Title: The red thread
Author: Me (who else?)
Rating: pg-13
Warnings: Usage of the F-word.
Disclaimer: I don't own Skins, bla bla bla
Summary: I can feel myself disappearing.
A/n: Because there simply isn't enough angst in S4 :))

I can feel myself disappearing.

It starts from a tingling sense in the tip of my toes and fingers and somehow even my hair-it’s alive, alive but disappearing. Perhaps disappearing sounds like a painful process: in reality it is no more than a vague touch under the skin, slowly creeping, spreading. There is none of the pin and needles one feels with sleeping feet; if anything, it could’ve been a sedative drugging my body. But instead of the numbness associated with drugs, it’s cold and floaty, as if a mild wind is blowing through the parts where I have disappeared; the rest of me shivers. I wonder what has become of my hands but at the same time I’m too scared to bring them up from under the table, where they had lain placidly on my laps just a few minutes ago; where are they now, I ask myself. What if all I see is the blue cloth through a shimmering layer of air, like heat hazes dancing above summer roads, where my hands should have been? Funny how I think my cold, windy hands look like heat hazes.

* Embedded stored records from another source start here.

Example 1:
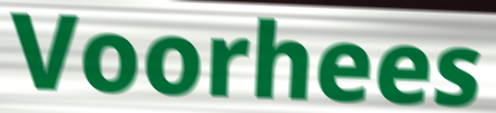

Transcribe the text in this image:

Voorhees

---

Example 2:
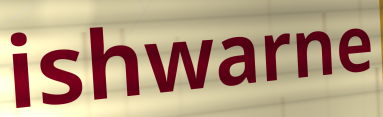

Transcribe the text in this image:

ishwarne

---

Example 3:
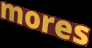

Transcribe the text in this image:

mores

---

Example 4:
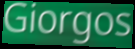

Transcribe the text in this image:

Giorgos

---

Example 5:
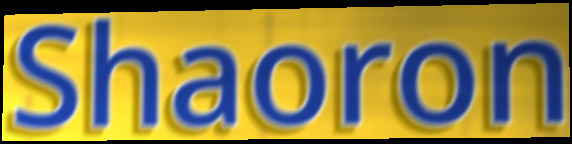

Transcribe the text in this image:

ShaoronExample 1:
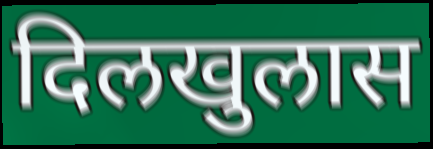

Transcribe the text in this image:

दिलखुलास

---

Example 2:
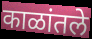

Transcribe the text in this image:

काळांतले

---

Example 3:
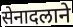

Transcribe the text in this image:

सेनादलाने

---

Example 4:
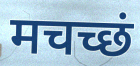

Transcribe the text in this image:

मचच्छं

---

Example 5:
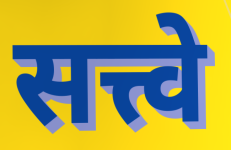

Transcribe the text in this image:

सत्त्वे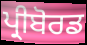
ਪ੍ਰੀਬੋਰਡ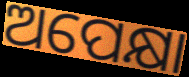
ଅପେକ୍ଷା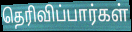
தெரிவிப்பார்கள்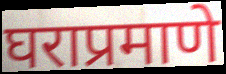
घराप्रमाणे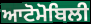
ਆਟੋਮੋਬਿਲੀ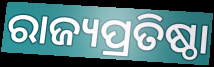
ରାଜ୍ୟପ୍ରତିଷ୍ଠା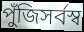
পুঁজিসর্বস্ব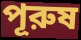
পূরুষ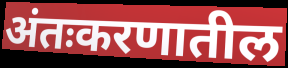
अंतःकरणातीलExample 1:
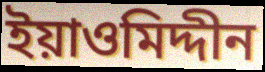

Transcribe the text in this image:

ইয়াওমিদ্দীন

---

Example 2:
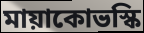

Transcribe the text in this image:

মায়াকোভস্কি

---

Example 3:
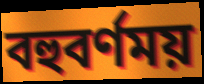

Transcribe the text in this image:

বহুবর্ণময়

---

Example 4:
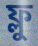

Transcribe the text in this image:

ফ্লু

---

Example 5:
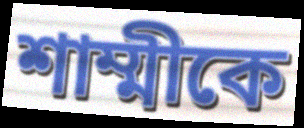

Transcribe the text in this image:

শাম্মীকে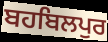
ਬਹਬਿਲਪੁਰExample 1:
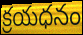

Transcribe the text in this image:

క్రయధనం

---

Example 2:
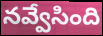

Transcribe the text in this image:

నవ్వేసింది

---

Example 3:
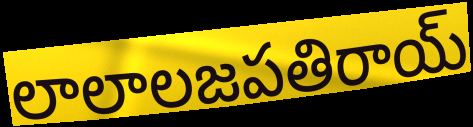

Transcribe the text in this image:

లాలాలజపతిరాయ్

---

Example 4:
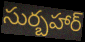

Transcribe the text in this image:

సుర్బహార్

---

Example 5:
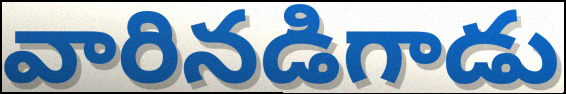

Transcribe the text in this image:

వారినడిగాడుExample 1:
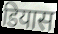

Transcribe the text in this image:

डियास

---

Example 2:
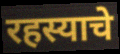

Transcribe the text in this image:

रहस्याचे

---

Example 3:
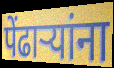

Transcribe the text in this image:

पेंढाऱ्यांना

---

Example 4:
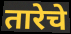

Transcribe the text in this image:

तारेचे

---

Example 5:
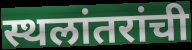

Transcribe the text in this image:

स्थलांतरांची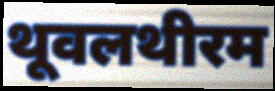
थूवलथीरम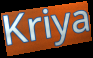
KriyaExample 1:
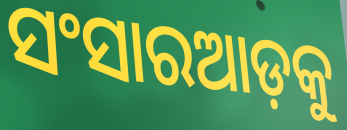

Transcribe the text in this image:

ସଂସାରଆଡ଼କୁ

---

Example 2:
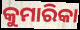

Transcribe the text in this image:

କୁମାରିକା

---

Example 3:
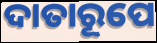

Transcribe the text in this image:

ଦାତାରୂପେ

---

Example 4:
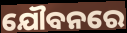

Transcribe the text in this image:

ଯୌବନରେ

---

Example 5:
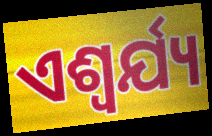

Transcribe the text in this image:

ଏଶ୍ଵର୍ଯ୍ୟ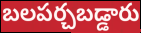
బలపర్చబడ్డారు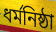
ধর্মনিষ্ঠা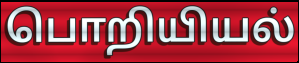
பொறியியல்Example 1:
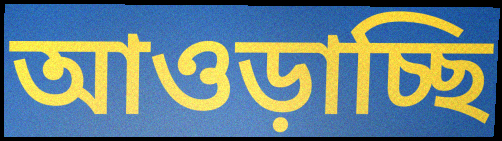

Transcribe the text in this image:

আওড়াচ্ছি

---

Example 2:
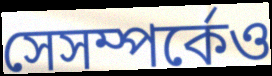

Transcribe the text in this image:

সেসম্পর্কেও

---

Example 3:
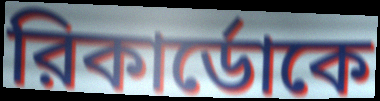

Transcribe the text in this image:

রিকার্ডোকে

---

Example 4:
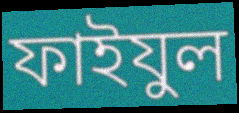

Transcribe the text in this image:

ফাইযুল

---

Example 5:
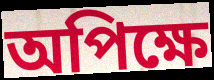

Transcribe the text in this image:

অপিক্ষেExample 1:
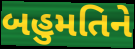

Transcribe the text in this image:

બહુમતિને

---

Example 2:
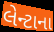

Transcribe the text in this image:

લેન્ટાના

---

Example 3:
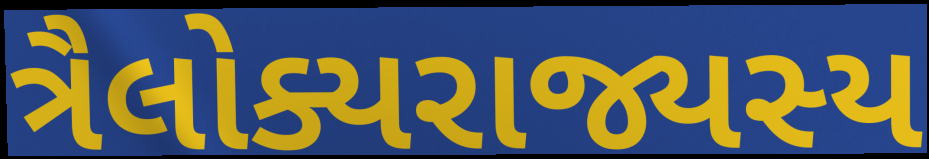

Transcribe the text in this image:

ત્રૈલોક્યરાજ્યસ્ય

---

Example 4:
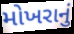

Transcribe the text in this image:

મોખરાનું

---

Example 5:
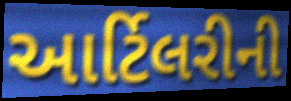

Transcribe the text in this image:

આર્ટિલરીનીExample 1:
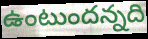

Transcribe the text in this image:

ఉంటుందన్నది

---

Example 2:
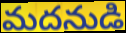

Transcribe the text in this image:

మదనుడి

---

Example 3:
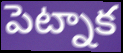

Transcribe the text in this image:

పెట్నాక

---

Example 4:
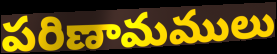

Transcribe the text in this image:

పరిణామములు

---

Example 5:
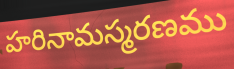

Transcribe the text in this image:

హరినామస్మరణము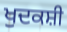
ਖੁਦਕਸ਼ੀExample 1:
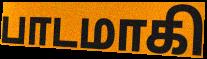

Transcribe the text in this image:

பாடமாகி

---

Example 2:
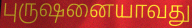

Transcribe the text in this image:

புருஷனையாவது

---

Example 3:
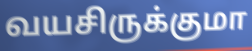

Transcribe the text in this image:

வயசிருக்குமா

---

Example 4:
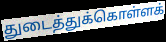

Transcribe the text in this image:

துடைத்துக்கொள்ளக்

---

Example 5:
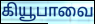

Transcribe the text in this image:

கியூபாவைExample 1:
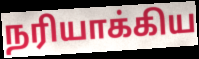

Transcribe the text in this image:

நரியாக்கிய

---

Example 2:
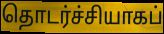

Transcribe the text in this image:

தொடர்ச்சியாகப்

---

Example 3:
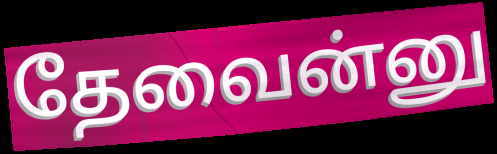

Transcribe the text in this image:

தேவைன்னு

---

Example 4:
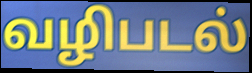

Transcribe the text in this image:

வழிபடல்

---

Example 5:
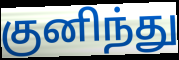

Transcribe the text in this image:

குனிந்துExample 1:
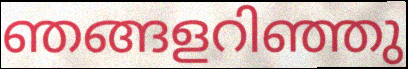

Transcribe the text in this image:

ഞങ്ങളറിഞ്ഞു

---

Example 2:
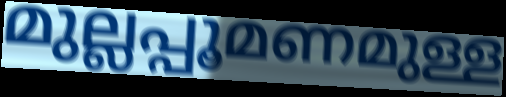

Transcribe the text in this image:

മുല്ലപ്പൂമണമുള്ള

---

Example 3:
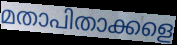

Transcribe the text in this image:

മതാപിതാക്കളെ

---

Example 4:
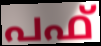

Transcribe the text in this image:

പഫ്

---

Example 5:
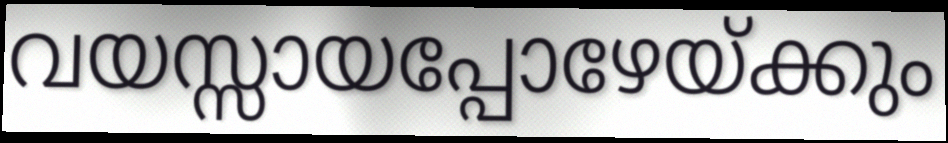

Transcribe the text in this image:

വയസ്സായപ്പോഴേയ്ക്കുംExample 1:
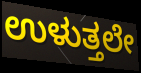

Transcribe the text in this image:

ಉಳುತ್ತಲೇ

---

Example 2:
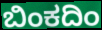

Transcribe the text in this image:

ಬಿಂಕದಿಂ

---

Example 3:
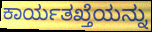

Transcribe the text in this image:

ಕಾರ್ಯತಖ್ತೆಯನ್ನು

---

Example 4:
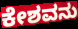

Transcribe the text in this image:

ಕೇಶವನು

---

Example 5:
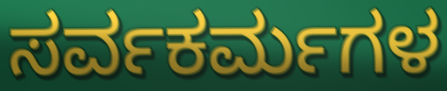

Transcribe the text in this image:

ಸರ್ವಕರ್ಮಗಳ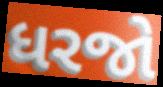
ધરજોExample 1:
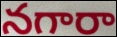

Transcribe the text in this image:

నగారా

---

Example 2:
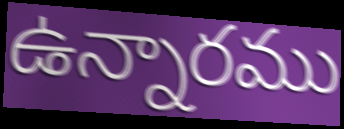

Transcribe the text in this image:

ఉన్నారము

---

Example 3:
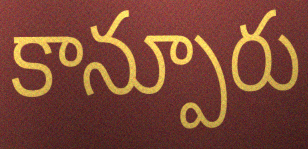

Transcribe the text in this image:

కాన్పూరు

Suddenly I want to hold your hand-the one that’s indifferently swirling the spoon around the coffee cup, around and around, the other way, and around again. I would like to play with your pinky and see you laugh and tell me it tickles; feel comforting solidity pressed against my airy presence. Yet I remain as motionless as the pale sun lying limply on clouds above, I can't, not anymore. The reality hits me hard, I don't even remember the last time we touched. The look in your eyes tell me that you can't either. It hurts me more than words can say.

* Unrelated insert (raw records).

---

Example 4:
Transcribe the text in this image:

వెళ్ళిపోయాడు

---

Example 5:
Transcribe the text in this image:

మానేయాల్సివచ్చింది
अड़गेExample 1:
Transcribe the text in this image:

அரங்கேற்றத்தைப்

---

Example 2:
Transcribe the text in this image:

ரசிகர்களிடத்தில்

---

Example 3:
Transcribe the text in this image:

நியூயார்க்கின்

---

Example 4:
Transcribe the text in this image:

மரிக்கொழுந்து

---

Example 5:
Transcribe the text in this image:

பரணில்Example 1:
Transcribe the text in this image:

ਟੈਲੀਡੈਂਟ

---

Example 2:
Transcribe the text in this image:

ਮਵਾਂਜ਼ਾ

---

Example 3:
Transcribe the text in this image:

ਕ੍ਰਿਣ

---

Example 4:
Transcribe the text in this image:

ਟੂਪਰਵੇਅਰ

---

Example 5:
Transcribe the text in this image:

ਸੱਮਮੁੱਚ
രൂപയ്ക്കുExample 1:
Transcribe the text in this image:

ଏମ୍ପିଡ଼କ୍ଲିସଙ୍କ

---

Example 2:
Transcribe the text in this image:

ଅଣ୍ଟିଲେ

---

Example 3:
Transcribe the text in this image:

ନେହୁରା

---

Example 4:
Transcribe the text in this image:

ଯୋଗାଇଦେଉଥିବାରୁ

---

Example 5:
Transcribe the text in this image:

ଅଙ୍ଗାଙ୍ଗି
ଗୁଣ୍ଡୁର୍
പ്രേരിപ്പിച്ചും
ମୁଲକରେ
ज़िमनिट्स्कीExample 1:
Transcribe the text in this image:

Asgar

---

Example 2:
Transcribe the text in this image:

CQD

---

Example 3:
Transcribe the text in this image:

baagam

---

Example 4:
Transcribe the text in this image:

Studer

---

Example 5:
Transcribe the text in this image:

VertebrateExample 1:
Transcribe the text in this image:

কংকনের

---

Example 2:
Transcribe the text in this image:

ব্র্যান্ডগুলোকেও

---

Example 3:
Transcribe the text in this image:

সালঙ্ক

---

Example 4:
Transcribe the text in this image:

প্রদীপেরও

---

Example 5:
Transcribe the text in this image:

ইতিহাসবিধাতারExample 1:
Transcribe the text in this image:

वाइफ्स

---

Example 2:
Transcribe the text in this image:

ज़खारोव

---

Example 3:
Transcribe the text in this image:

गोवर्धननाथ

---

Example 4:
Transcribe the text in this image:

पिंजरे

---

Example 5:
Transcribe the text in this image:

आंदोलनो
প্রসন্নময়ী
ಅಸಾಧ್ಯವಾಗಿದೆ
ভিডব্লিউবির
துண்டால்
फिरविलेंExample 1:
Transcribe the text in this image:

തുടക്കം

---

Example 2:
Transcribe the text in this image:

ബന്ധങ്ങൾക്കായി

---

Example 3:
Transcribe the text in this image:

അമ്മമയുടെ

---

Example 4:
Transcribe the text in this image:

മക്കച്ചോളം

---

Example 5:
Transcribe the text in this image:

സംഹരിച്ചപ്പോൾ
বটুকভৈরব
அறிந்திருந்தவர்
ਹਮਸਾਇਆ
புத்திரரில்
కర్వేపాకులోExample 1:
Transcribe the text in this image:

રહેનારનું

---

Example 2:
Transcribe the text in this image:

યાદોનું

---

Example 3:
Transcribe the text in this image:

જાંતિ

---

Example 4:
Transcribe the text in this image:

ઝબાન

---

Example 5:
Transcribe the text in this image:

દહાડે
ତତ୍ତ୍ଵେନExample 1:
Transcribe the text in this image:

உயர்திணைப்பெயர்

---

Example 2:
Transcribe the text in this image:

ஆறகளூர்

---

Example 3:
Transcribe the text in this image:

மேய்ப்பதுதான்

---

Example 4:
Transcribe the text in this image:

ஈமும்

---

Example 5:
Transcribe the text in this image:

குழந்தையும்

The radio plays a familiar tune. Surprisingly, it takes a full five seconds and twelve piano notes into the song for me to recognize it’s our song. Images flash brightly behind my closed eyelids: my feet stepping on yours and vice versa, awkward laughter; you grab my waist and spin us across the floor, bursting into laughter; I trip over my toes and crash us to the ground and I am all tangled up in you, enraptured in you rather than the music. It has been a long time since I’ve heard the song but that’s not the reason I failed to recognize it. It’s because it’s different now, everything's changed. What once were flying notes that rushed past, like the wind against my ears as I held on tight to you behind the bike, and what once were deep bass notes as warm as your arms around me through the night, now seem one-dimensional and faded. Somewhere between hurt, anger, and the suffocating silence that ensued; between sleepless nights and empty beds; between the time the last star began to fall from heaven and hit earth, all our love songs confused themselves and became sad songs, one by one. The intricate composition of emotions stopped making sense, turning into nothing but an empty orchestra, a muted cacophony echoing at the back of my head. It’s all so fucked up.

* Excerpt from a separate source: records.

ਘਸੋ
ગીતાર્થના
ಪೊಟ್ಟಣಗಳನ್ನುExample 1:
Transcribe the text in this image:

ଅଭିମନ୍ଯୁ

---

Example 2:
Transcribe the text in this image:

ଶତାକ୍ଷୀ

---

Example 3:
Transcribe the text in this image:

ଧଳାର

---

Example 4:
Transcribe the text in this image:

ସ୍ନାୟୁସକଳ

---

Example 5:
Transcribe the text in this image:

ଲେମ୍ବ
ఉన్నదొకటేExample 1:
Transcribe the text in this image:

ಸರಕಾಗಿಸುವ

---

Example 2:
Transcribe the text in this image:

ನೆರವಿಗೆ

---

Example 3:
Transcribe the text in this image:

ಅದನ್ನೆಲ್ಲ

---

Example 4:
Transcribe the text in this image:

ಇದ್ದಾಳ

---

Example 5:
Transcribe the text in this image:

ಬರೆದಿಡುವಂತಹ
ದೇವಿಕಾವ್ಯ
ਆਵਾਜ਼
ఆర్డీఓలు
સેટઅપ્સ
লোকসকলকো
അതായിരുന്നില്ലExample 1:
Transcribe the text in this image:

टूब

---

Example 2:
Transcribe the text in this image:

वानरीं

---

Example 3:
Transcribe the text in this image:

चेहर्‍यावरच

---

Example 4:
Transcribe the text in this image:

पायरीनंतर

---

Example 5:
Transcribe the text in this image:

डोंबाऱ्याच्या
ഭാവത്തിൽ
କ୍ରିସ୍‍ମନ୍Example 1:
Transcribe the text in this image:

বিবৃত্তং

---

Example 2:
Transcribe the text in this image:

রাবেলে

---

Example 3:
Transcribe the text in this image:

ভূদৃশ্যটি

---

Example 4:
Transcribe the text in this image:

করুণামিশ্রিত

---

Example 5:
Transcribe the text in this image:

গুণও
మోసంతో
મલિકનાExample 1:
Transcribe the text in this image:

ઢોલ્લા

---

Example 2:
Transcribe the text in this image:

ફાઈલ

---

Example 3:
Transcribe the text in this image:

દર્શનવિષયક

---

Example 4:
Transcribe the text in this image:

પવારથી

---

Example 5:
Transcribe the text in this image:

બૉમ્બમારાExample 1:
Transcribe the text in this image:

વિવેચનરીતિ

How did we go from entangled in each other to entangled in this inescapable chaos? (I can feel my stomach hollow and cold; gone.) The red thread wound around too many times, until it fluttered and spread across the floor in a mysterious pattern; no start no end no way to sort it out. From my mind I can see myself, but it’s someone else, sitting by the mess of scarlet silk, desperately tugging at all ends, searching for hope through doubtful eyes. A single line surrenders easier than the others, unraveling slowly but surely…

It emerges detached.

Reality ripples through. The thread connecting my pinky to yours has broken and now I’m disappearing with it. Do you see it? Have you seen it? I won’t question how, who. I have learned to accept, something you yourself taught me all too well. It's too late anyway. I try to blink away the stinginess invading the corners of my eyes, but it only heightens as the wind of disappearance sweeps across them. What’s left of me? Just enough to tell you one thing, I hope. Perhaps I’d even be able to glimpse your beautiful eyes as you turn towards me one last time. Maybe, maybe.

“Goodbye.”

But by the time you notice, I’m already gone.